● Problem statement
Say how many lines in the records contain the string "property", giving the number by itself.

Top of Study material

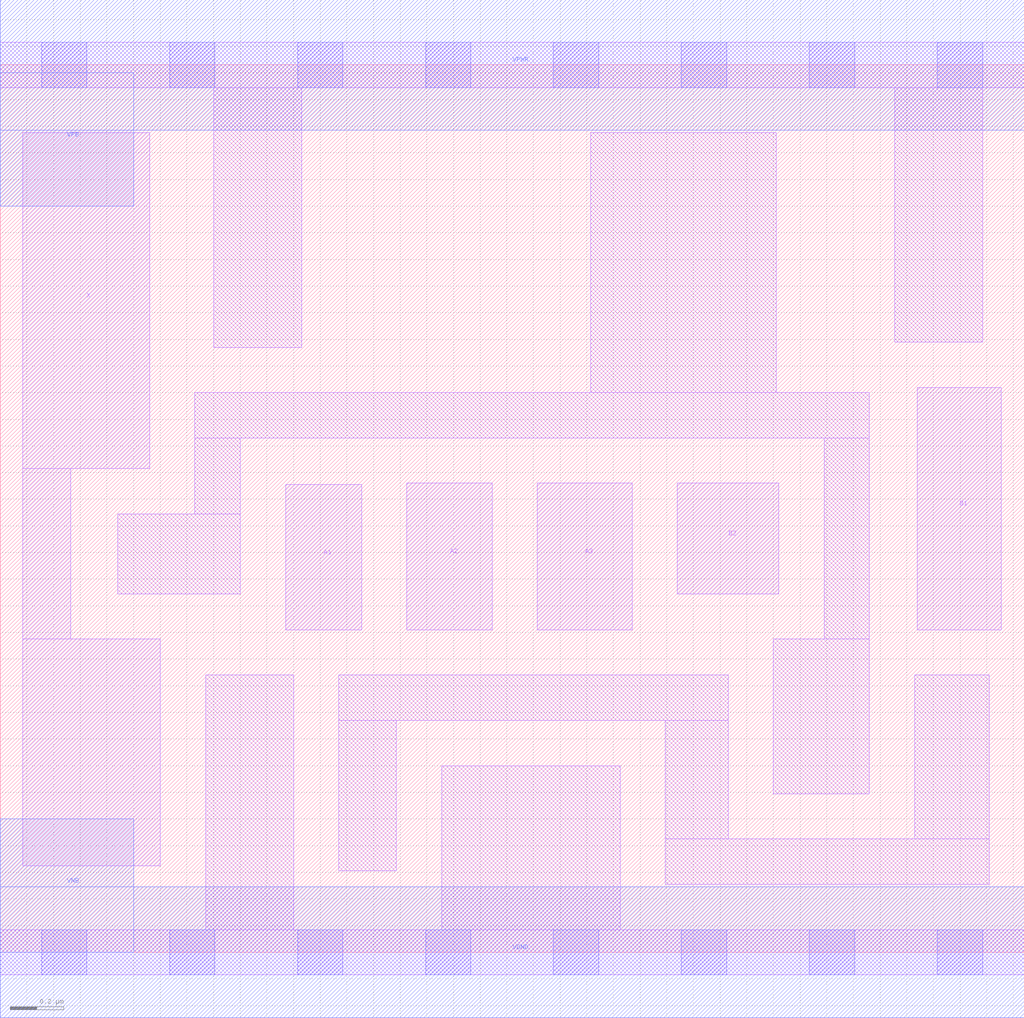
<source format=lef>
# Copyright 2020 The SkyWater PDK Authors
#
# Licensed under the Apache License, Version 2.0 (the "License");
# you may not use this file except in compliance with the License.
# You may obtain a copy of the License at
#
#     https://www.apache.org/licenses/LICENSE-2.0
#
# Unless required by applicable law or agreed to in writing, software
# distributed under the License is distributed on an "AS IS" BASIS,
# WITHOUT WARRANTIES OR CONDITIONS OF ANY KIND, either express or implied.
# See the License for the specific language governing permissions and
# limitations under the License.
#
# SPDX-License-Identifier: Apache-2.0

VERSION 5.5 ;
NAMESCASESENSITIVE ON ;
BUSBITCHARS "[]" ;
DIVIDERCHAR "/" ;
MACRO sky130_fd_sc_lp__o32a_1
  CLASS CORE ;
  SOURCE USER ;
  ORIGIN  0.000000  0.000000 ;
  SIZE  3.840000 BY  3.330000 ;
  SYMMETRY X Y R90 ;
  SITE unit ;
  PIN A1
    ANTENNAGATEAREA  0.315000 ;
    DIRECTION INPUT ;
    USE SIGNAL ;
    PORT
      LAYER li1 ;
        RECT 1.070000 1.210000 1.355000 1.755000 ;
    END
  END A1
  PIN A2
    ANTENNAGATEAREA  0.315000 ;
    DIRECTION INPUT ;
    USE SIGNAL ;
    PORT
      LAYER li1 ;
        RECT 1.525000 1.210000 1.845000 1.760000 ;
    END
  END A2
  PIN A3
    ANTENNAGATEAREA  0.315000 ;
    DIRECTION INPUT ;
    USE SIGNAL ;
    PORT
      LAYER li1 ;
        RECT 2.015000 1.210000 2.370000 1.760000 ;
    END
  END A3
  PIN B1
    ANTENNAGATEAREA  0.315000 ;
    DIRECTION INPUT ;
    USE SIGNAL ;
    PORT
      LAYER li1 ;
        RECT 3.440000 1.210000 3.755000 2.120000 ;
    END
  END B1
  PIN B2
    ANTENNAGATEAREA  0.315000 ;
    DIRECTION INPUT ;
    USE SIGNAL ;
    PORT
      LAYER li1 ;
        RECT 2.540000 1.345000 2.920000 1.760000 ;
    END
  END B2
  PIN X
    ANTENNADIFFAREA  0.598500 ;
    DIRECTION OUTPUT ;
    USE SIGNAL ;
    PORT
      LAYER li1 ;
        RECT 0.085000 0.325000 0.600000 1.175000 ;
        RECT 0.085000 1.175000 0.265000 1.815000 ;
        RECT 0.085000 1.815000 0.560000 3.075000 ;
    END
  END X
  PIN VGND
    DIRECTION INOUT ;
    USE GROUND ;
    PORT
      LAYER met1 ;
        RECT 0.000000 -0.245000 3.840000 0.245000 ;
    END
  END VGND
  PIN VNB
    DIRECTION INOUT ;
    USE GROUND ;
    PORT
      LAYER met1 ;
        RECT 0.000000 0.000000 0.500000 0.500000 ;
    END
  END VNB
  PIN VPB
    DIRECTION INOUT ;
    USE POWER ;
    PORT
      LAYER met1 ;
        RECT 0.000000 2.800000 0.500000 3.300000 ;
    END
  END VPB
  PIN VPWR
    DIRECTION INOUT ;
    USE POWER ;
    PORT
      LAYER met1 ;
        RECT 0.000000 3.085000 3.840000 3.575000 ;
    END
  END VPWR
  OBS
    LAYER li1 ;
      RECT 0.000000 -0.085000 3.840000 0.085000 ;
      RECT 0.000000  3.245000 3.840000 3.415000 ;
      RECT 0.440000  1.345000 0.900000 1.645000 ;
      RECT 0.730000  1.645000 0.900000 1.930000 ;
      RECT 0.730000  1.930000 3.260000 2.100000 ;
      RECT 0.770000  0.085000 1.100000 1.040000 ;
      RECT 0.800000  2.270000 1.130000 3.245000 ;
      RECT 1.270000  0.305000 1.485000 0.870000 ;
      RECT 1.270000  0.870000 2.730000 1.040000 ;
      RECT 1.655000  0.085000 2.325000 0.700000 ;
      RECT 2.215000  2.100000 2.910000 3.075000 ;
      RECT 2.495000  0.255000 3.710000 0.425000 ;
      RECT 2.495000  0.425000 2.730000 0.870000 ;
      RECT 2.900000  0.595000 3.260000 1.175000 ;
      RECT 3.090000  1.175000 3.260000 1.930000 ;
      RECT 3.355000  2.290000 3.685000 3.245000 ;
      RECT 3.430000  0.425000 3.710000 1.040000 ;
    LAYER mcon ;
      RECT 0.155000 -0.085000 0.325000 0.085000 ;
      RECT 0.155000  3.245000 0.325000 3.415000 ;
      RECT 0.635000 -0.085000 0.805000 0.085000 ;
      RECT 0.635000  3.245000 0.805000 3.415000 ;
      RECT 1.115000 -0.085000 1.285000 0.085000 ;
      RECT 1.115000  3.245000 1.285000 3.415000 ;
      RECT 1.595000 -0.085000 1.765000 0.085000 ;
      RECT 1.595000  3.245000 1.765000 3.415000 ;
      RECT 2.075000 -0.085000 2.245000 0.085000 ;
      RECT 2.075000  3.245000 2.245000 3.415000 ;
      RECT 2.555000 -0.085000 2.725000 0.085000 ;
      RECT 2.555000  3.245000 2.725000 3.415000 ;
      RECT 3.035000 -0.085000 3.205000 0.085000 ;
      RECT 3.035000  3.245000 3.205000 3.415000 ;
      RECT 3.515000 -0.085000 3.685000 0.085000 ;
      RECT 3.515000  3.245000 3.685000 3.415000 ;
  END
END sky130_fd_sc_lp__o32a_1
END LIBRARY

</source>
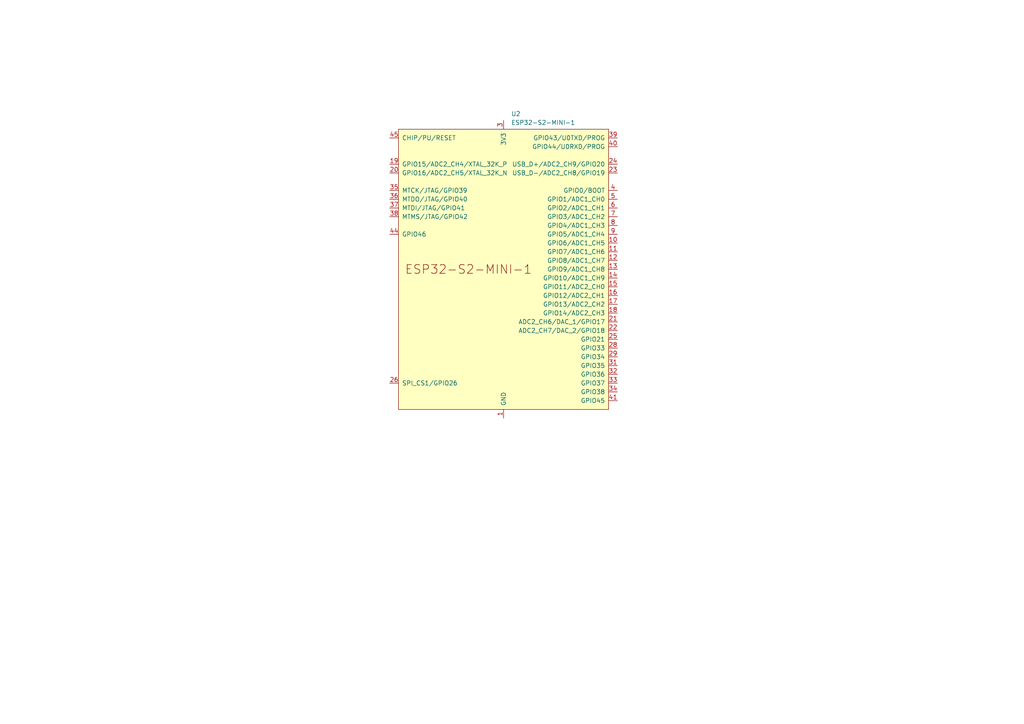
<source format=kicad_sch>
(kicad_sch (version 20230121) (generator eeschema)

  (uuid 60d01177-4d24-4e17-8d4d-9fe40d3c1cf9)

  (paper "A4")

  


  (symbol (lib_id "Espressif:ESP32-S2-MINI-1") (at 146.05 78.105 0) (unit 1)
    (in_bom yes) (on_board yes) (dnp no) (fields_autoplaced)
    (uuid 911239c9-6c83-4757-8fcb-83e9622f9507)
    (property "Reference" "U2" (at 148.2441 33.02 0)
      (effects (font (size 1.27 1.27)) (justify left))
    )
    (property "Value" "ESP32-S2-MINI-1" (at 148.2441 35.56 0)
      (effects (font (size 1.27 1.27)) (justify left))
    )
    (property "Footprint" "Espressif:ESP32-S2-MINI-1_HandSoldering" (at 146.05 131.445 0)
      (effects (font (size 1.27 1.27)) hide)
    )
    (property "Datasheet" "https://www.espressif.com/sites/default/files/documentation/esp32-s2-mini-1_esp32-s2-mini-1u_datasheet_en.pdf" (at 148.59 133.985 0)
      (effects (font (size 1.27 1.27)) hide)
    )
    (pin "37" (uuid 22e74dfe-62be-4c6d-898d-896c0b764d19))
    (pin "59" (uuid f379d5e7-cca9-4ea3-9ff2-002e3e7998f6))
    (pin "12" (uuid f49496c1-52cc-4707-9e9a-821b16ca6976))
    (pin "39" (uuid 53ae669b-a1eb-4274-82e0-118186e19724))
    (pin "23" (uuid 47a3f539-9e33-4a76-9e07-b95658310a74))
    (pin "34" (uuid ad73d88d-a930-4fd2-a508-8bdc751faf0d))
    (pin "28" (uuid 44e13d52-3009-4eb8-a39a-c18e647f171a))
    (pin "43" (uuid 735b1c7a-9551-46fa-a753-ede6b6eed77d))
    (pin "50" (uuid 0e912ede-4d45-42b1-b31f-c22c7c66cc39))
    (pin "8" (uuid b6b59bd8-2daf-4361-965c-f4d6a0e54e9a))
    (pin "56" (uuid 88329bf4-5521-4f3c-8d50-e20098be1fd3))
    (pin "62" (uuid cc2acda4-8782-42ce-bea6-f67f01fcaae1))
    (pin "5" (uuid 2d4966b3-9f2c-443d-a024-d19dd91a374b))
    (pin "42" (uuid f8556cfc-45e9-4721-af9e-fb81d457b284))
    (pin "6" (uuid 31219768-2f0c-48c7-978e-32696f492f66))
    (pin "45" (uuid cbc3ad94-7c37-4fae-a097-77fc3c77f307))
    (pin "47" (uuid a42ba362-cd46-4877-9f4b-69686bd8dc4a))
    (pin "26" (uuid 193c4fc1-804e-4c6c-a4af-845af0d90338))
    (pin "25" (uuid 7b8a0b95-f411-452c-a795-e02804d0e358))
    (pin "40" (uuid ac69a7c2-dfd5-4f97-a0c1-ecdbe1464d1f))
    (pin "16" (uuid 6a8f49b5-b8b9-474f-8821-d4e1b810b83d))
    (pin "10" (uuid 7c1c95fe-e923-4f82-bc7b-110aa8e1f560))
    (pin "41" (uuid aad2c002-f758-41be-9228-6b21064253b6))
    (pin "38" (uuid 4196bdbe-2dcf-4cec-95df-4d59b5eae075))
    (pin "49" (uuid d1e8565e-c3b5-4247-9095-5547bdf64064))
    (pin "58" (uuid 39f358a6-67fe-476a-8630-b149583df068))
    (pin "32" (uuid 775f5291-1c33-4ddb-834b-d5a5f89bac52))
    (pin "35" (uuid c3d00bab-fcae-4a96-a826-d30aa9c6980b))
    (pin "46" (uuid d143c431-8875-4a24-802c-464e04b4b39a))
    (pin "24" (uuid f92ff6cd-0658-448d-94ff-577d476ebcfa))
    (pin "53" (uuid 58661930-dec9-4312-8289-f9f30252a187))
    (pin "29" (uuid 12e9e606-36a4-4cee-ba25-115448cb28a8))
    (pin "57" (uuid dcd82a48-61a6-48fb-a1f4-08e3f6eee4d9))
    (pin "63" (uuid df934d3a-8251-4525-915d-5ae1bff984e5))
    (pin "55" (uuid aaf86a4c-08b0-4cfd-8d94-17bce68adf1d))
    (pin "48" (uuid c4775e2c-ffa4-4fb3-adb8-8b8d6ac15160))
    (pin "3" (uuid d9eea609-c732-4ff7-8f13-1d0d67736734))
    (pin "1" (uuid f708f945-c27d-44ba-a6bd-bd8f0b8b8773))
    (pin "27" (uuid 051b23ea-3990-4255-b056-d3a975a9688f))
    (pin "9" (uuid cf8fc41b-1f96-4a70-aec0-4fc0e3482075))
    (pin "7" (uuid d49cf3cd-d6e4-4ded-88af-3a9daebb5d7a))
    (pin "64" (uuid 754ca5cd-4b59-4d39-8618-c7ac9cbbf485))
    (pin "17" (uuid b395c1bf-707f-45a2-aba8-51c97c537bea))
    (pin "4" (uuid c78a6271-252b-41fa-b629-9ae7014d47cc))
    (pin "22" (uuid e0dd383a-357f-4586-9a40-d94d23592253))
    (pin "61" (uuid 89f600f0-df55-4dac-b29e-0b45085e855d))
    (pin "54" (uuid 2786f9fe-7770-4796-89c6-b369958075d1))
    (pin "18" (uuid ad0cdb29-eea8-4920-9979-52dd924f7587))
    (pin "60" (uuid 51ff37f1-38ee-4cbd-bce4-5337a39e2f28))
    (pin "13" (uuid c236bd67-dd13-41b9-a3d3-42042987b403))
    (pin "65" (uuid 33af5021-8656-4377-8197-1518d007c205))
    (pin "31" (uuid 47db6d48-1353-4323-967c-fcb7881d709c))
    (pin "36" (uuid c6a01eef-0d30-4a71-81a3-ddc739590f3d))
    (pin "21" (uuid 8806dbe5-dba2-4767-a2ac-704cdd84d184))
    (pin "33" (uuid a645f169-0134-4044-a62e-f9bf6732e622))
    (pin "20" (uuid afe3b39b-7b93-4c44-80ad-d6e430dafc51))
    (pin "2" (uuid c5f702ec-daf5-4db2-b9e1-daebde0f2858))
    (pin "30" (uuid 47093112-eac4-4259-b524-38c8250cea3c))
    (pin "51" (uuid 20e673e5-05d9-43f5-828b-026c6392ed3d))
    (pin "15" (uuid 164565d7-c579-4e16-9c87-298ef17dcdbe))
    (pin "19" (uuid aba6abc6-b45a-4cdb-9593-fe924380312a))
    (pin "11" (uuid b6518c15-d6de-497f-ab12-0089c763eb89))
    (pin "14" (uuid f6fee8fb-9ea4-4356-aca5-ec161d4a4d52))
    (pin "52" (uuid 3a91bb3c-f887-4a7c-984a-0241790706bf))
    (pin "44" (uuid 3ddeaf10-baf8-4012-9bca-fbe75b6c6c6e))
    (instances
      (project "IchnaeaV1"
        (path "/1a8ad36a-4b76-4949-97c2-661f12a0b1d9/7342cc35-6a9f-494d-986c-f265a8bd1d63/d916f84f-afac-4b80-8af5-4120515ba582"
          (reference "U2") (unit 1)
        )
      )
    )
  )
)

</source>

Bottom of Study material

● Completed exercise
4